The imp flashed a mocking smile. “That time of month?”
Jaelyn narrowed her gaze. “You next?”
“Here.” The man slapped a key on the counter before pointing toward a narrow door carved into the paneling. “Vamp rooms are down the stairs, last door on the left.”
“How much?”
“One hundred pounds for the room and another hundred for a host.” He nodded toward the pathetic humans. “Top of the line.”
She rolled her eyes. “More like scraping the gutter.”
The imp shrugged. “Take it or leave it.”
Jaelyn reached beneath the neckline of her spandex top, pulling out a folded bill.
“Fifty American bucks for the room.” She dropped the money on the bar. “I brought my own host.”
The green eyes glittered with a sly greed. “Seventy-five and I don’t let every demon in the place know there’s a female in the basement.”
Jaelyn smiled as she moved with a blinding speed, pressing the edge of the dagger against the imp’s throat before he could blink.
“Twenty-five and I don’t cut off your head.”
“Deal.”
An abandoned church west of Chicago
The neglected ruins on the outskirts of the ghost town only hinted at the once-proud beauty of the Victorian church. Now the stained-glass windows were shattered and the hand-carved pews empty, while the attached graveyard was a pitiful shell of tumbled crypts and tenacious weeds.
Beneath the piles of stone and forgotten corpses, however, the vast catacombs had been tended to with scrupulous care.

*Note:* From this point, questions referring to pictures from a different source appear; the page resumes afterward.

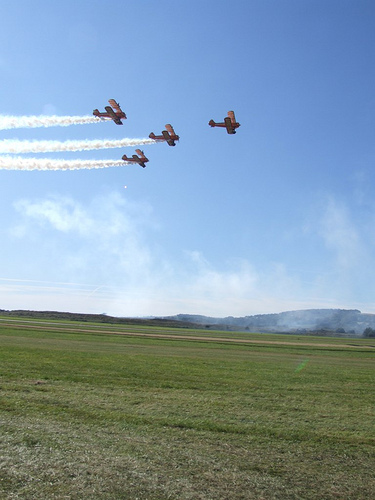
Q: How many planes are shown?
A: 4.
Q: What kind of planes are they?
A: Biplanes.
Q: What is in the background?
A: A hill.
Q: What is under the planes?
A: A grass field.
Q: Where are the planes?
A: In the sky.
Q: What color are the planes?
A: Brown.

Or at least the majority of the tunnels, Tearloch acknowledged.
Weeks ago the lower chambers had been nearly destroyed by a series of violent explosions that had had collapsed tunnels and filled caverns with rubble.
Making his way through the unnaturally smooth passageway, Tearloch grimaced. It wasn’t just the evil the pulsed through the air, or thick silence that made him twitchy as hell.
No, it was the sensation he was once again trapped against his will that made his skin crawl.
With an effort he leashed his instinctive urge to charge out of the claustrophobic catacombs and instead forced his feet to carry him to the large cavern where the spirit of Rafael hovered in the center of the stone floor.
He shuddered at the sensation of icy power prickling over him as he stepped past the barrier that the wizard had conjured to protect them from intruders.
If his mind hadn’t been clouded by his growing madness he would’ve been horrified by the spirit’s increasing strength. It was always a delicate balance between a summoner and the summoned, and Sylvermyst were taught from the cradle to keep a careful leash on their spirits.
Otherwise the master could all too easily become the slave.